(Beginning of Exercise input)
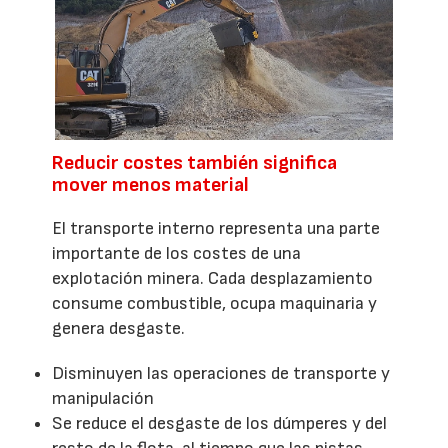
Reducir costes también significa
mover menos material
El transporte interno representa una parte
importante de los costes de una
explotación minera. Cada desplazamiento
consume combustible, ocupa maquinaria y
genera desgaste.
Disminuyen las operaciones de transporte y
manipulación
Se reduce el desgaste de los dúmperes y del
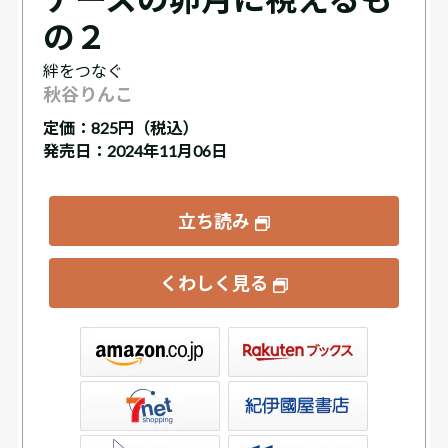
の２
絆をつなぐ
秋谷りんこ
定価：
825円（税込）
発売日：2024年11月06日
立ち読み
くわしく見る
ックス
屋書店ウェブストア
Club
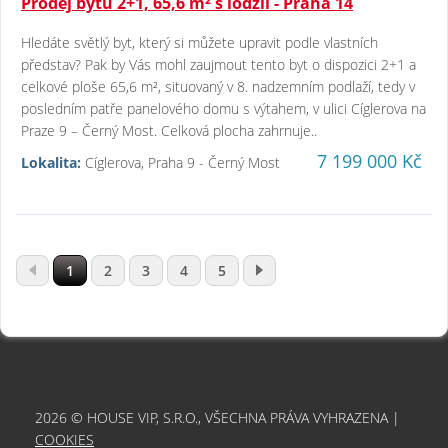
Prodej bytu 2+1, 65,6 m² s lodžií - Praha 14
Hledáte světlý byt, který si můžete upravit podle vlastních
představ? Pak by Vás mohl zaujmout tento byt o dispozici 2+1 a
celkové ploše 65,6 m², situovaný v 8. nadzemním podlaží, tedy v
posledním patře panelového domu s výtahem, v ulici Cíglerova na
Praze 9 – Černý Most. Celková plocha zahrnuje..
7 199 000 Kč
Lokalita:
Cíglerova, Praha 9 - Černý Most
1
2
3
4
5
2026 © HOUSE VIP, S.R.O., VŠECHNA PRÁVA VYHRAZENA |
COOKIES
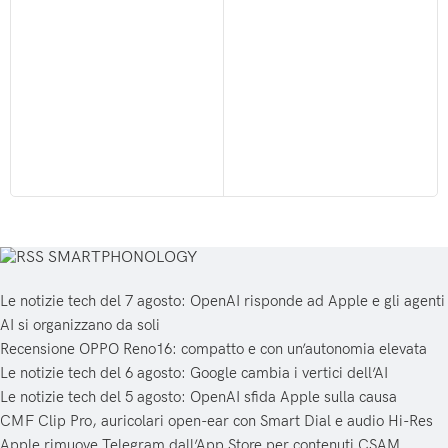
SMARTPHONOLOGY
Le notizie tech del 7 agosto: OpenAI risponde ad Apple e gli agenti
AI si organizzano da soli
Recensione OPPO Reno16: compatto e con un’autonomia elevata
Le notizie tech del 6 agosto: Google cambia i vertici dell’AI
Le notizie tech del 5 agosto: OpenAI sfida Apple sulla causa
CMF Clip Pro, auricolari open-ear con Smart Dial e audio Hi-Res
Apple rimuove Telegram dall’App Store per contenuti CSAM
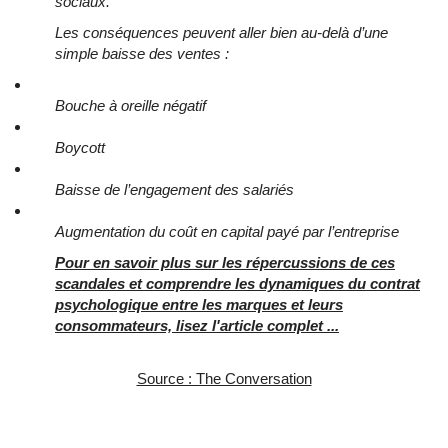
sociaux.
Les conséquences peuvent aller bien au-delà d’une
simple baisse des ventes :
Bouche à oreille négatif
Boycott
Baisse de l’engagement des salariés
Augmentation du coût en capital payé par l’entreprise
Pour en savoir plus sur les répercussions de ces
scandales et comprendre les dynamiques du contrat
psychologique entre les marques et leurs
consommateurs, lisez l'article complet ...
Source : The Conversation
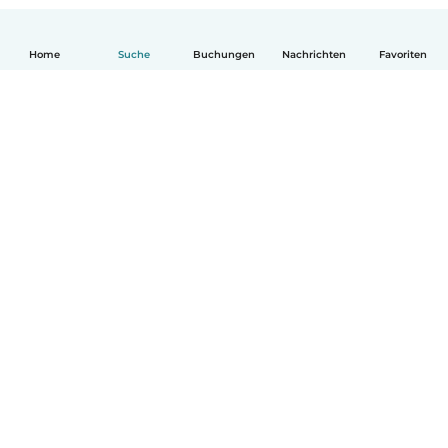
Home
Suche
Buchungen
Nachrichten
Favoriten
Deutsch
So funktionierts
Hilfe
Bedingungen & Datenschutz
Preise
Impressum
Babysits für Berufstätige
Community Leitfaden
© Babysits B.V.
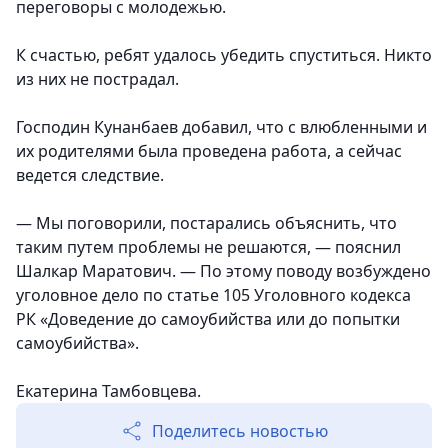
переговоры с молодежью.
К счастью, ребят удалось убедить спуститься. Никто
из них не пострадал.
Господин Кунанбаев добавил, что с влюбленными и
их родителями была проведена работа, а сейчас
ведется следствие.
— Мы поговорили, постарались объяснить, что
таким путем проблемы не решаются, — пояснил
Шалкар Маратович. — По этому поводу возбуждено
уголовное дело по статье 105 Уголовного кодекса
РК «Доведение до самоубийства или до попытки
самоубийства».
Екатерина Тамбовцева.
Поделитесь новостью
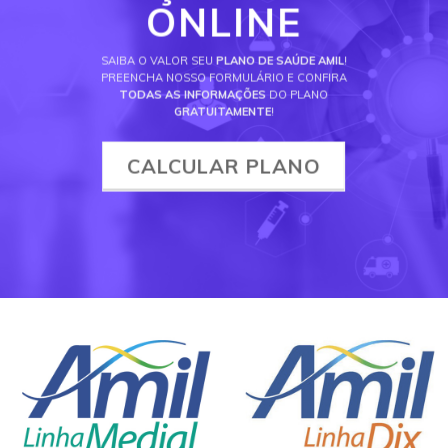
ONLINE
SAIBA O VALOR SEU
PLANO DE SAÚDE AMIL
!
PREENCHA NOSSO FORMULÁRIO E CONFIRA
TODAS AS INFORMAÇÕES
DO PLANO
GRATUITAMENTE
!
CALCULAR PLANO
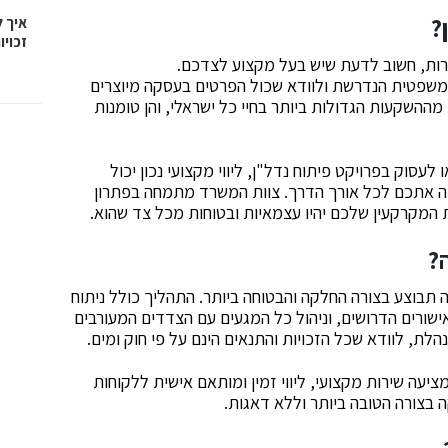
?
איך 
זכויו
ות, חשוב לדעת שיש בעל מקצוע לצדכם.
שפטית הנדרשת ולוודא שכול הפרטים בעסקה מיוצרים
מההשקעות הגדולות ביותר בחיי כל ישראלי, והן טומנות
לעסוק בפרויקט פיתוח נדל"ן, ליווי מקצועי נכון יכול
 אתכם לכל אורך הדרך. צוות המשרד מתמחה בפתרון
 המקרקעין שלכם יהיו עצמאיות ובטוחות מכל צד שהוא.
?
תבוצע בצורה החלקה והבטוחה ביותר. התהליך כולל ניתוח
שורים הדרושים, וניהול כל המגעים עם הצדדים המעורבים
לת, לוודא שכל הזכויות והתנאים הינם על פי חוק ומים.
ציעה שירות מקצועי, ליווי זמין ומותאם אישית ללקוחות
בצורה הטובה ביותר וללא דאגות.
(End of Exercise input)
● **Aim of the task**
Copy exactly the part of the material above that opens with the line containing "AI si organizzano da soli" and closes with the line containing "לעסוק בפרויקט פיתוח", ends included. Drop the images.

● **Expected answer**
AI si organizzano da soli
Recensione OPPO Reno16: compatto e con un’autonomia elevata
Le notizie tech del 6 agosto: Google cambia i vertici dell’AI
Le notizie tech del 5 agosto: OpenAI sfida Apple sulla causa
CMF Clip Pro, auricolari open-ear con Smart Dial e audio Hi-Res
Apple rimuove Telegram dall’App Store per contenuti CSAM
sociaux.
Les conséquences peuvent aller bien au-delà d’une
simple baisse des ventes :
Bouche à oreille négatif
Boycott
Baisse de l’engagement des salariés
Augmentation du coût en capital payé par l’entreprise
Pour en savoir plus sur les répercussions de ces
scandales et comprendre les dynamiques du contrat
psychologique entre les marques et leurs
consommateurs, lisez l'article complet ...
Source : The Conversation
Home
Suche
Buchungen
Nachrichten
Favoriten
Deutsch
So funktionierts
Hilfe
Bedingungen & Datenschutz
Preise
Impressum
Babysits für Berufstätige
Community Leitfaden
© Babysits B.V.
переговоры с молодежью.
К счастью, ребят удалось убедить спуститься. Никто
из них не пострадал.
Господин Кунанбаев добавил, что с влюбленными и
их родителями была проведена работа, а сейчас
ведется следствие.
— Мы поговорили, постарались объяснить, что
таким путем проблемы не решаются, — пояснил
Шалкар Маратович. — По этому поводу возбуждено
уголовное дело по статье 105 Уголовного кодекса
РК «Доведение до самоубийства или до попытки
самоубийства».
Екатерина Тамбовцева.
Поделитесь новостью
ONLINE
SAIBA O VALOR SEU
PLANO DE SAÚDE AMIL
!
PREENCHA NOSSO FORMULÁRIO E CONFIRA
TODAS AS INFORMAÇÕES
DO PLANO
GRATUITAMENTE
!
CALCULAR PLANO
?
איך 
זכויו
ות, חשוב לדעת שיש בעל מקצוע לצדכם.
שפטית הנדרשת ולוודא שכול הפרטים בעסקה מיוצרים
מההשקעות הגדולות ביותר בחיי כל ישראלי, והן טומנות
לעסוק בפרויקט פיתוח נדל"ן, ליווי מקצועי נכון יכול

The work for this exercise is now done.